++++ Material provided

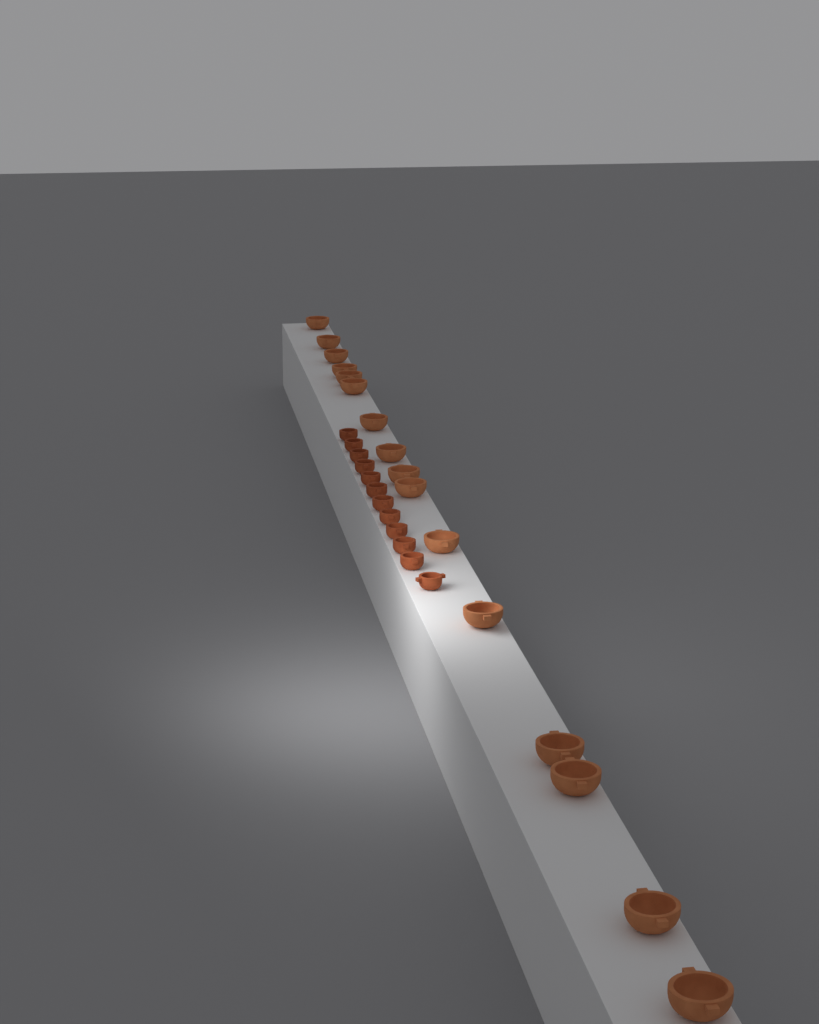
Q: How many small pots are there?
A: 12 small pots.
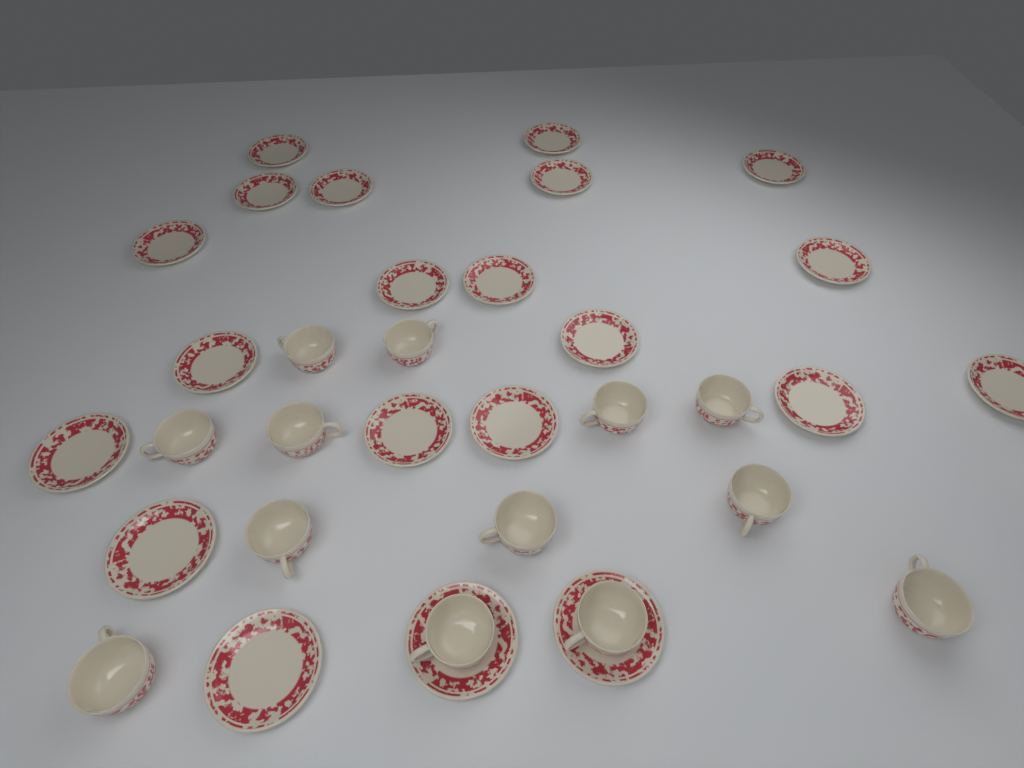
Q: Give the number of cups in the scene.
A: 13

++++++++
++++ Material provided

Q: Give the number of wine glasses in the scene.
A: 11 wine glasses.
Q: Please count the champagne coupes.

++++++++

Convert only the lines of the listing from the line containing "Q: Give the number of wine" up to and including the line containing "Q: Please count the champagne coupes." into a numbered list, omitting any blank lines.

* Expected answer
1. Q: Give the number of wine glasses in the scene.
2. A: 11 wine glasses.
3. Q: Please count the champagne coupes.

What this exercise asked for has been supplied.